Begin at the line below that holds "fruit: none [489,341,520,369]" and end at the line that holds "decorative bowl: present", transcribing each line exactly and skipping any picture.

[[ SOURCE RECORDS, beginning ]]

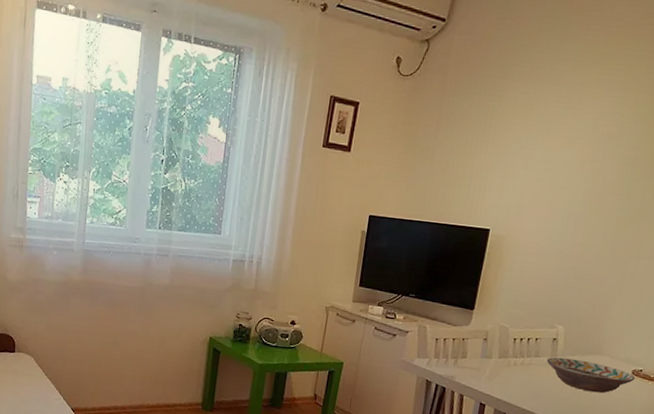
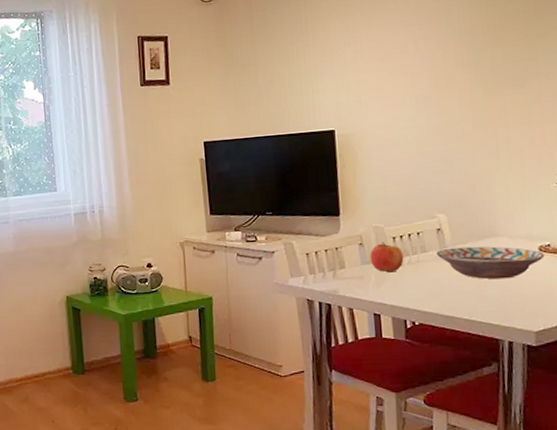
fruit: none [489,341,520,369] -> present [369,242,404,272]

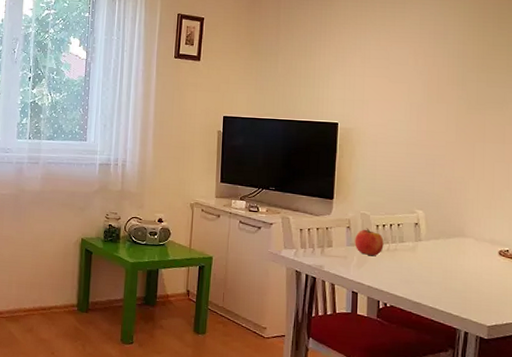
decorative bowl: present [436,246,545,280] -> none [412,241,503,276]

[[ SOURCE RECORDS, end ]]
[[ SOURCE RECORDS, beginning ]]

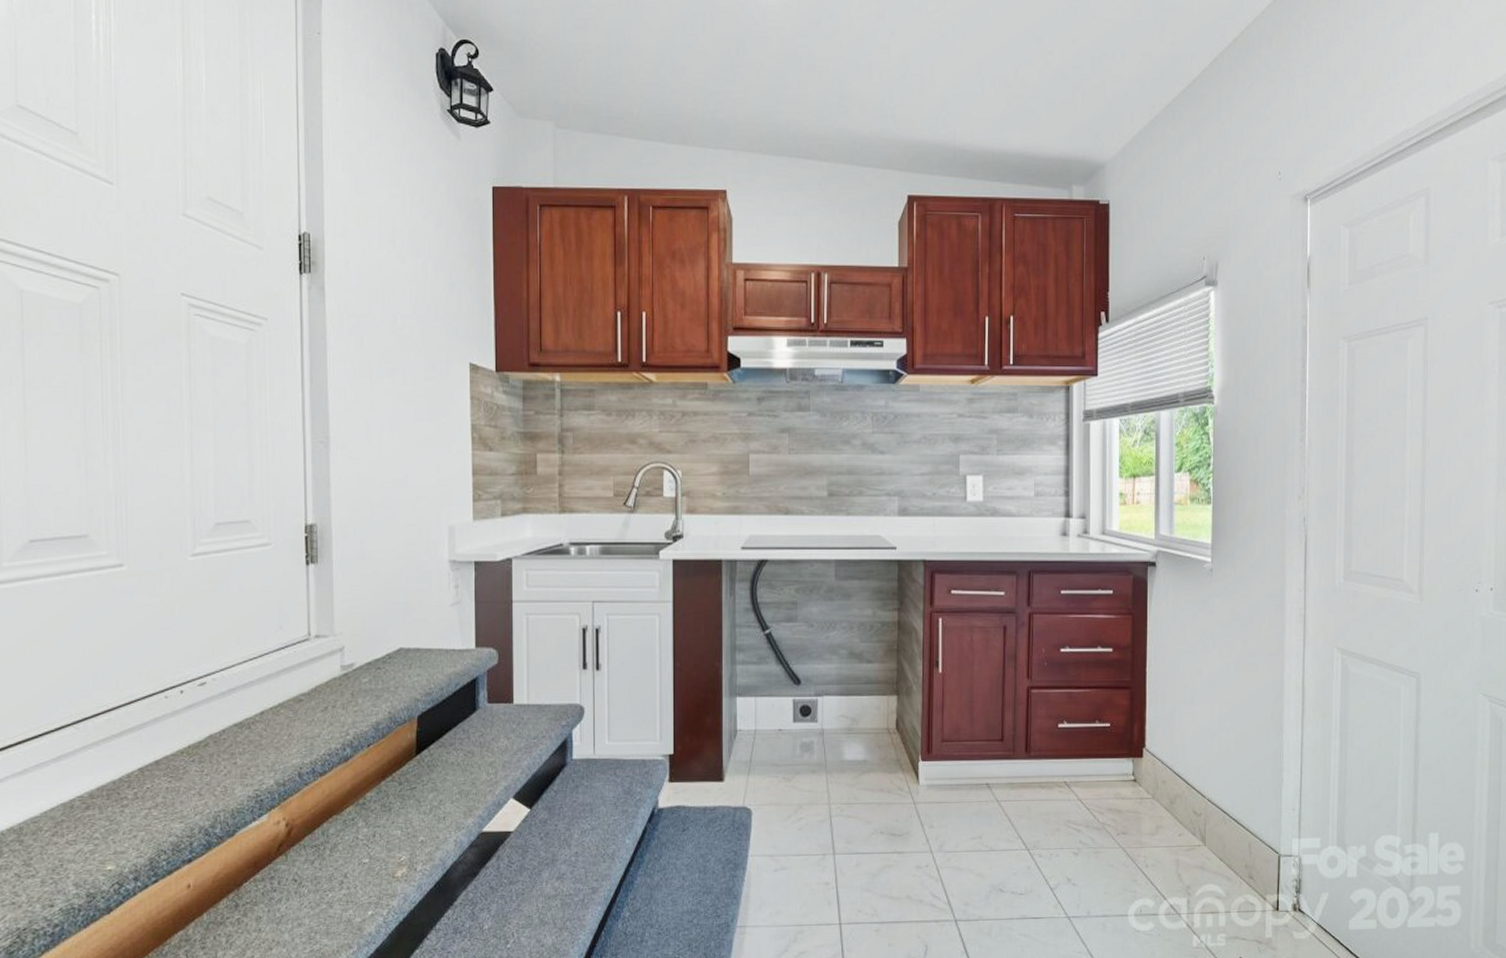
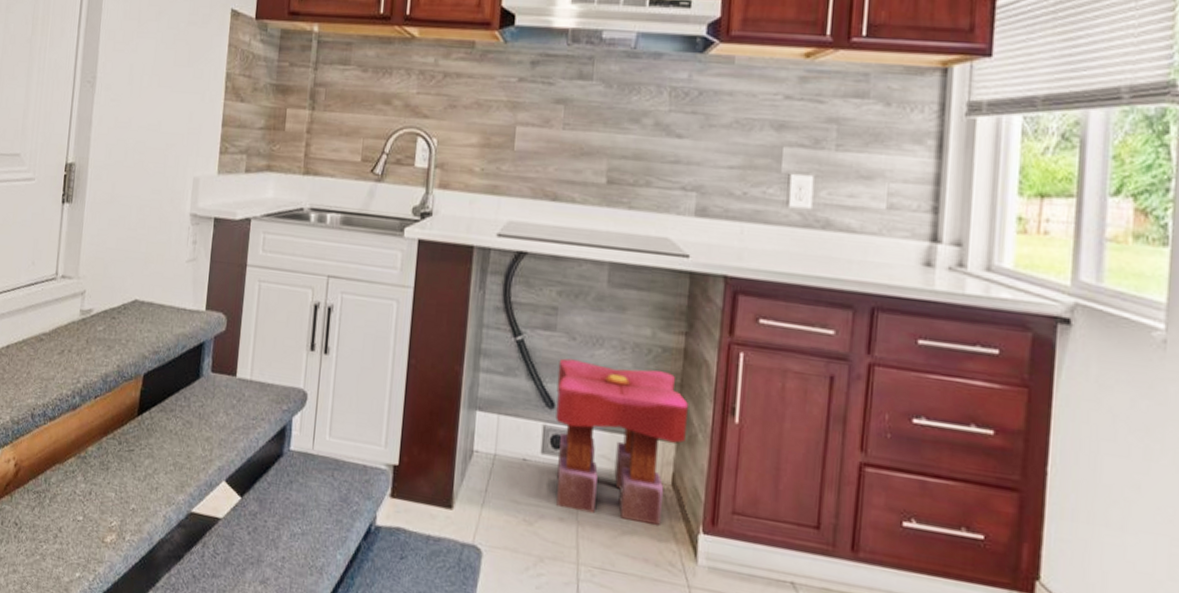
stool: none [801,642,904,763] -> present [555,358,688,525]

[[ SOURCE RECORDS, end ]]
[[ SOURCE RECORDS, beginning ]]

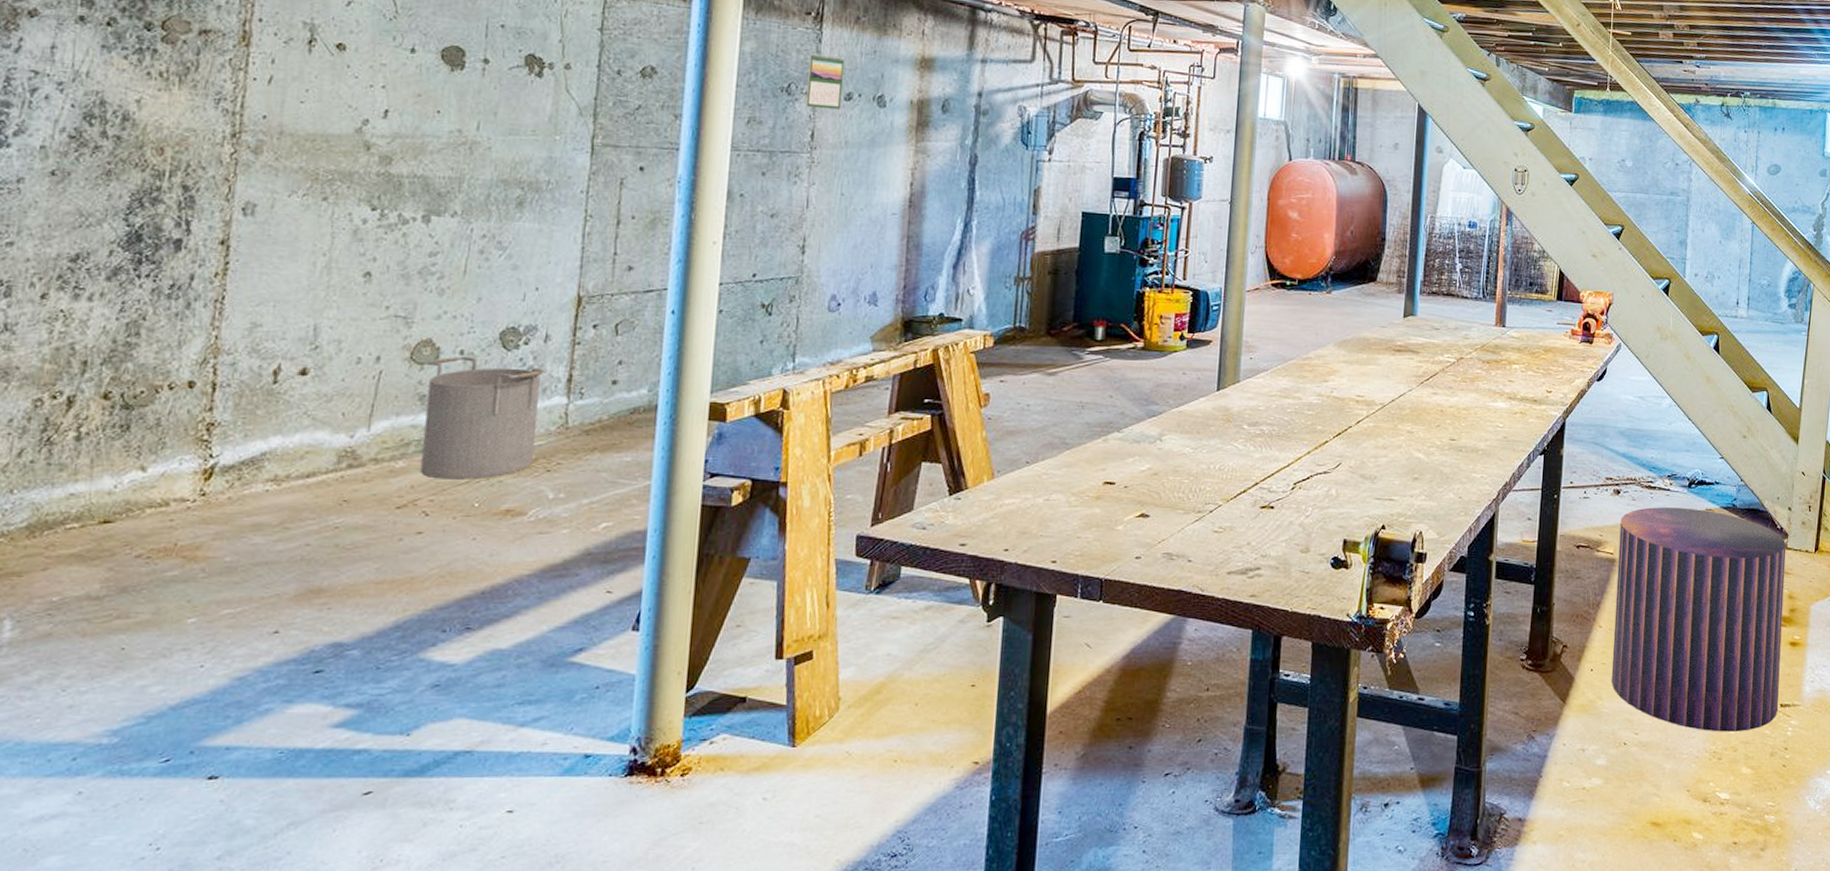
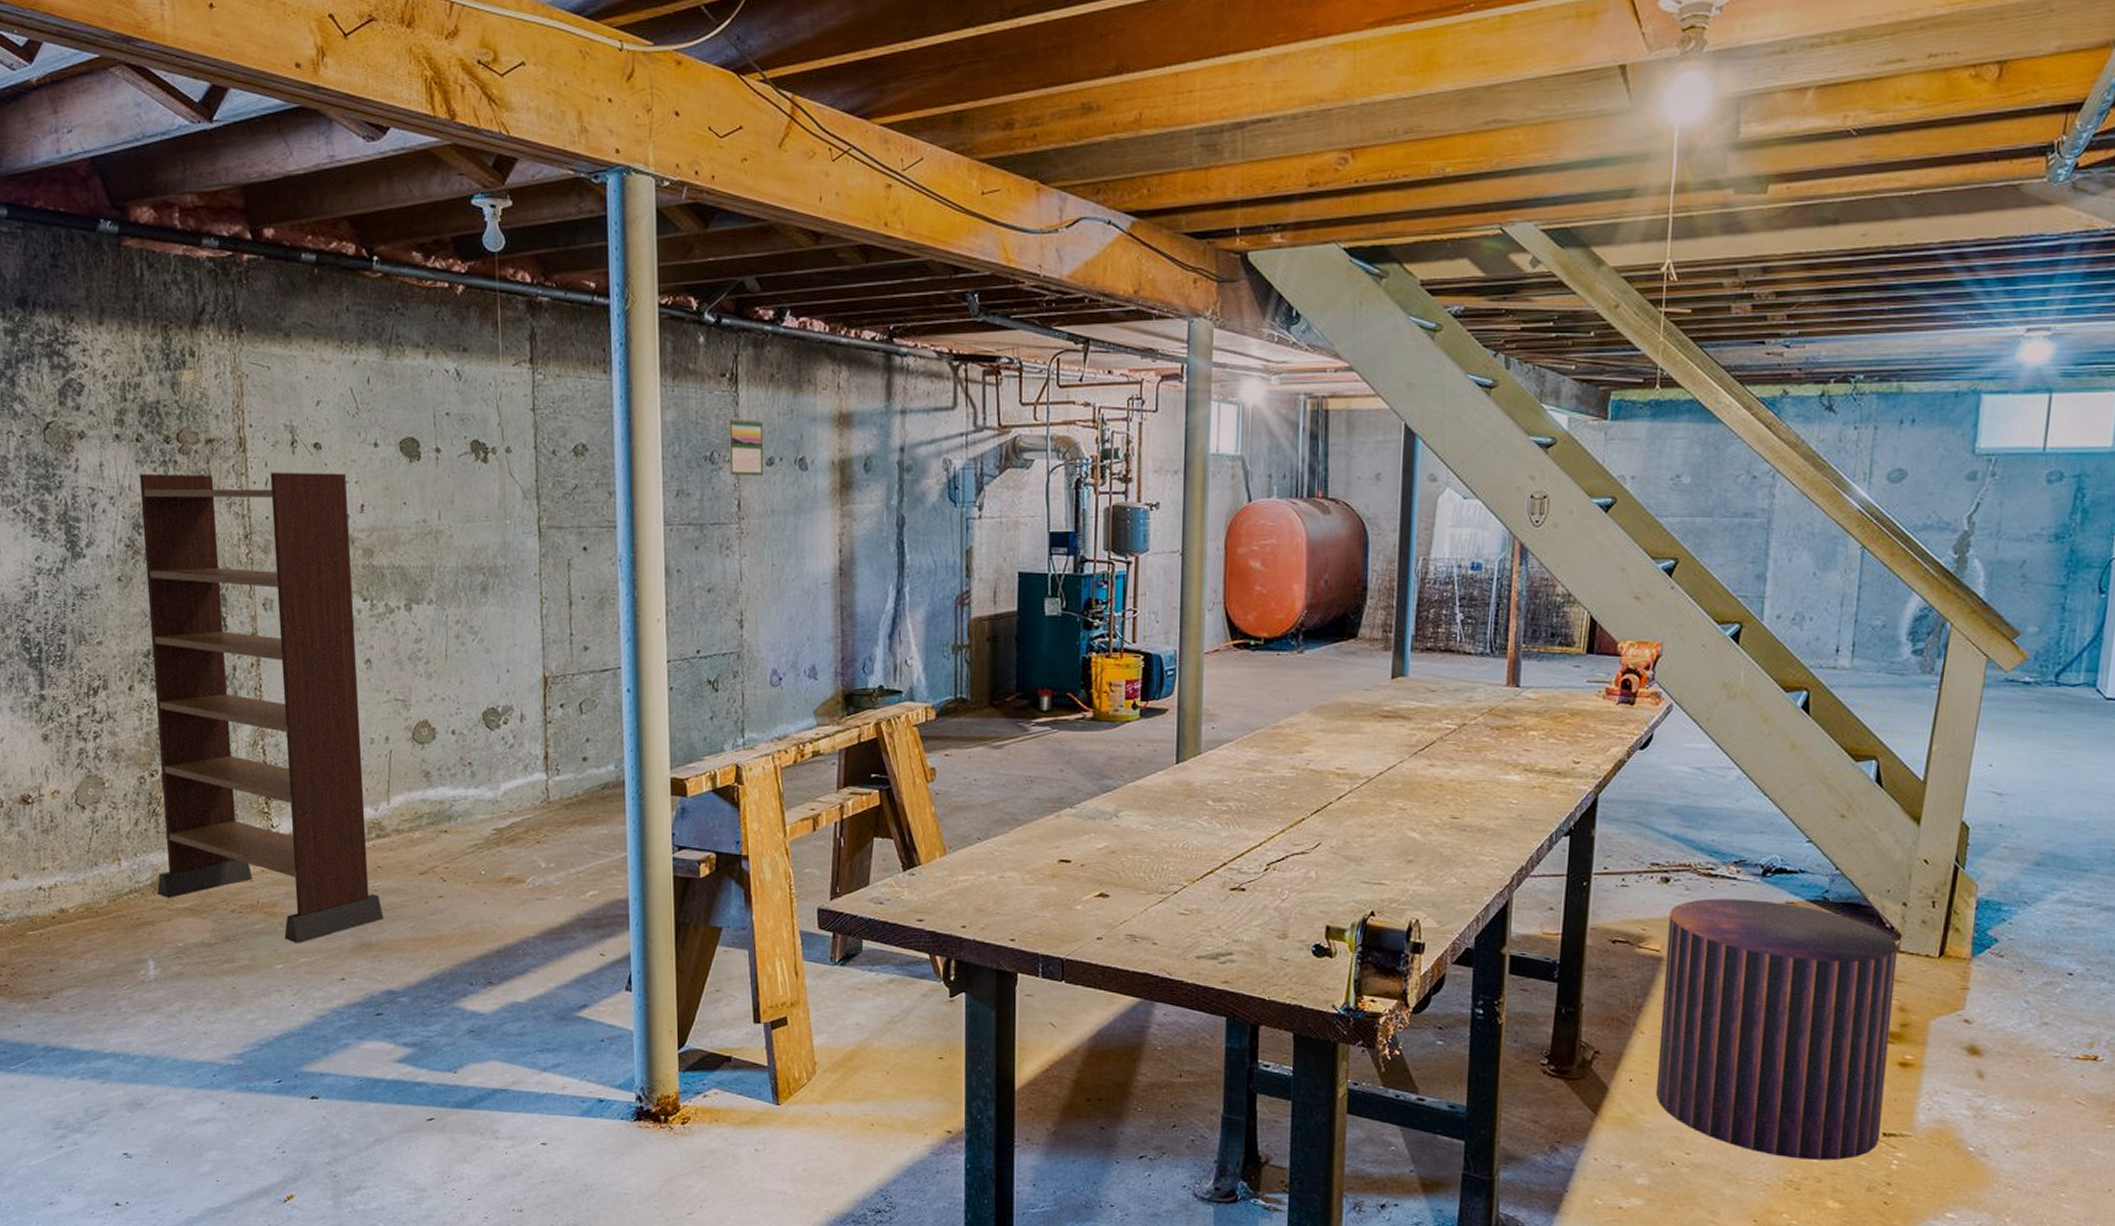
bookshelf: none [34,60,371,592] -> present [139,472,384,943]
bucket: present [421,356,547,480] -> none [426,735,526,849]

[[ SOURCE RECORDS, end ]]

TASK RESPONSE
fruit: none [489,341,520,369] -> present [369,242,404,272]

decorative bowl: present [436,246,545,280] -> none [412,241,503,276]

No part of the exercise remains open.